- Botswana declarou emergência de saúde pública devido à escassez de medicamentos essenciais.
- O presidente Duma Boko anunciou um plano de R$ 250 milhões para suprimentos médicos e a supervisão militar na distribuição.
- Cirurgias não urgentes foram suspensas para priorizar a crise.
- A economia do país enfrenta recessão, com a queda no mercado de diamantes e cortes de ajuda dos EUA.
- O Ministério da Saúde informou sobre dívidas superiores a R$ 1 bilhão devido a atendimentos em hospitais privados e a UNICEF pediu ação urgente para proteger a saúde das crianças.
Botswana declarou emergência de saúde pública devido à grave escassez de medicamentos essenciais. O presidente Duma Boko fez o anúncio em um pronunciamento na segunda-feira, 25 de agosto de 2025, destacando a necessidade urgente de suprimentos médicos. A crise é exacerbada pela queda no mercado de diamantes e cortes de ajuda dos EUA, que impactam severamente a economia do país.
Para enfrentar a situação, o governo destinou 250 milhões de pula (cerca de R$ 13,8 milhões) para a aquisição de medicamentos. A distribuição dos suprimentos será supervisionada pelas forças armadas, enquanto cirurgias não urgentes foram suspensas. Boko afirmou que a Central Medical Stores (CMS), responsável pela cadeia de suprimentos, enfrenta problemas de corrupção e ineficiência, resultando em preços exorbitantes.
A economia de Botswana, que depende fortemente da mineração de diamantes, está em recessão. Em 2024, os diamantes representaram 25% do PIB e 80% das exportações do país. O Fundo Monetário Internacional (FMI) estima que a economia encolheu 3% no último ano, agravando a crise de saúde. Além disso, a redução de US$ 55 milhões anuais em ajuda dos EUA representa um desafio adicional, especialmente no combate ao HIV/Aids.
Desafios na Saúde
O Ministério da Saúde alertou sobre dívidas superiores a um bilhão de pula (aproximadamente R$ 55,2 milhões) devido a pacientes que foram atendidos em hospitais privados. A escassez de medicamentos inclui tratamentos para câncer, HIV e tuberculose.
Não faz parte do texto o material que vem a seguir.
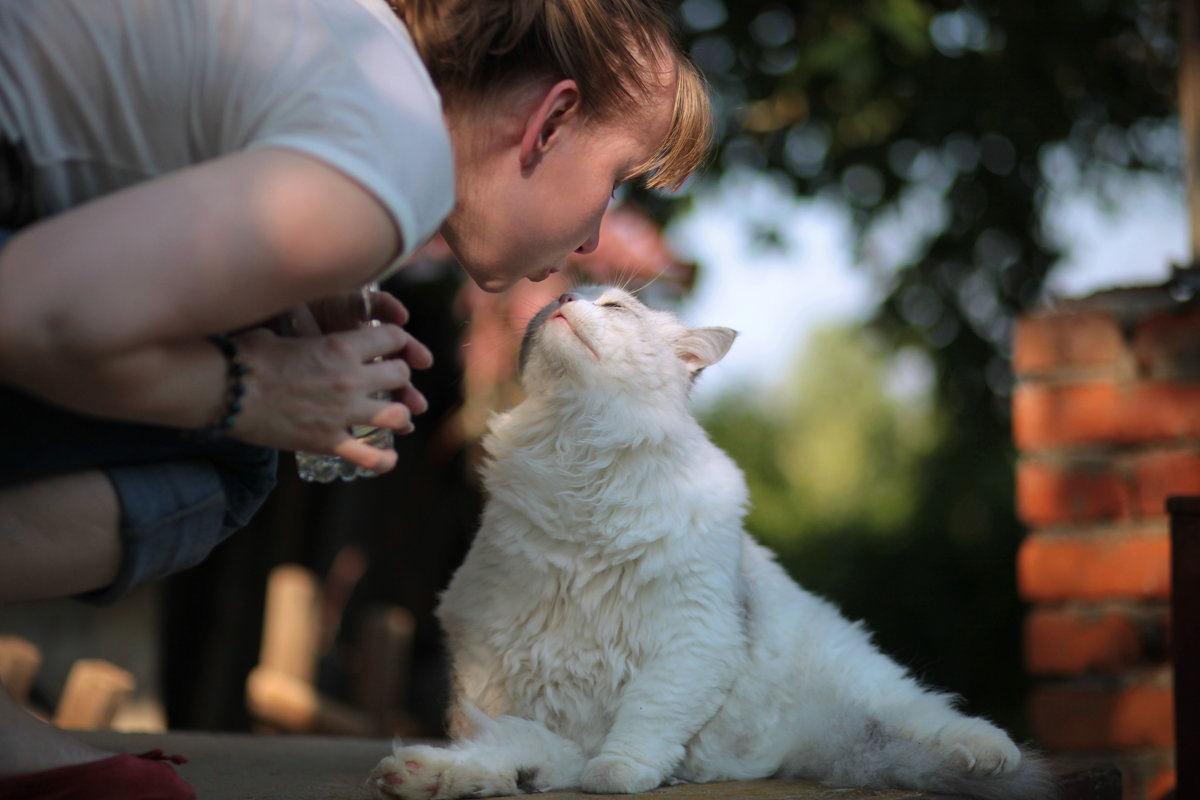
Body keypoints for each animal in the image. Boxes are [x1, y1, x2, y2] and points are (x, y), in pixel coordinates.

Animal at [369, 287, 1056, 800]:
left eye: (615, 306)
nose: (561, 295)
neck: (577, 455)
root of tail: (802, 744)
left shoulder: (692, 638)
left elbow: (643, 721)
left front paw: (619, 774)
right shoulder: (488, 651)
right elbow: (507, 743)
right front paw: (438, 774)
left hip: (865, 680)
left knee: (930, 714)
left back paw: (989, 753)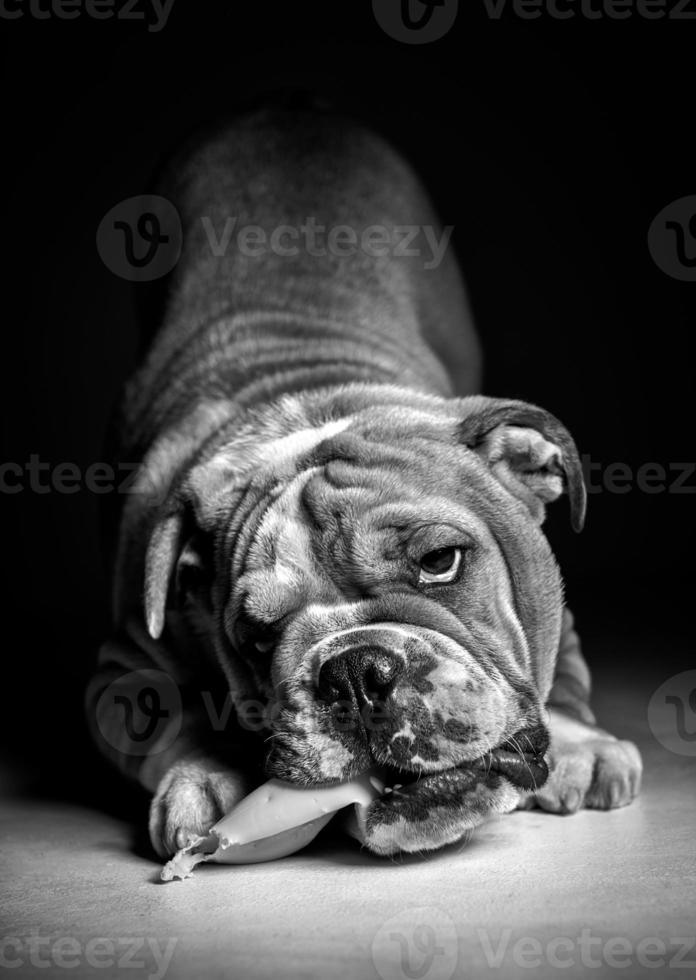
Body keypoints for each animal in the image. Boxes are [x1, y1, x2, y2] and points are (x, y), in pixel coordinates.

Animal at [87, 101, 640, 856]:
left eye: (441, 561)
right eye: (254, 639)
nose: (353, 670)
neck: (312, 394)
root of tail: (290, 107)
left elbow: (565, 665)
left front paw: (586, 743)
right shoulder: (124, 669)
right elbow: (175, 718)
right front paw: (205, 780)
O ministro da Saúde, Dr. Stephen Modise, expressou otimismo, afirmando que a situação é superável.
A UNICEF também pediu ação urgente para proteger a saúde das crianças em Botswana, destacando que a desnutrição é uma luta diária em várias regiões. A primeira leva de suprimentos médicos deve sair da capital, Gaborone, nesta segunda-feira, com a expectativa de que chegue a áreas remotas até o final do dia. A situação exige respostas rápidas e eficazes para restaurar a saúde pública e a confiança da população.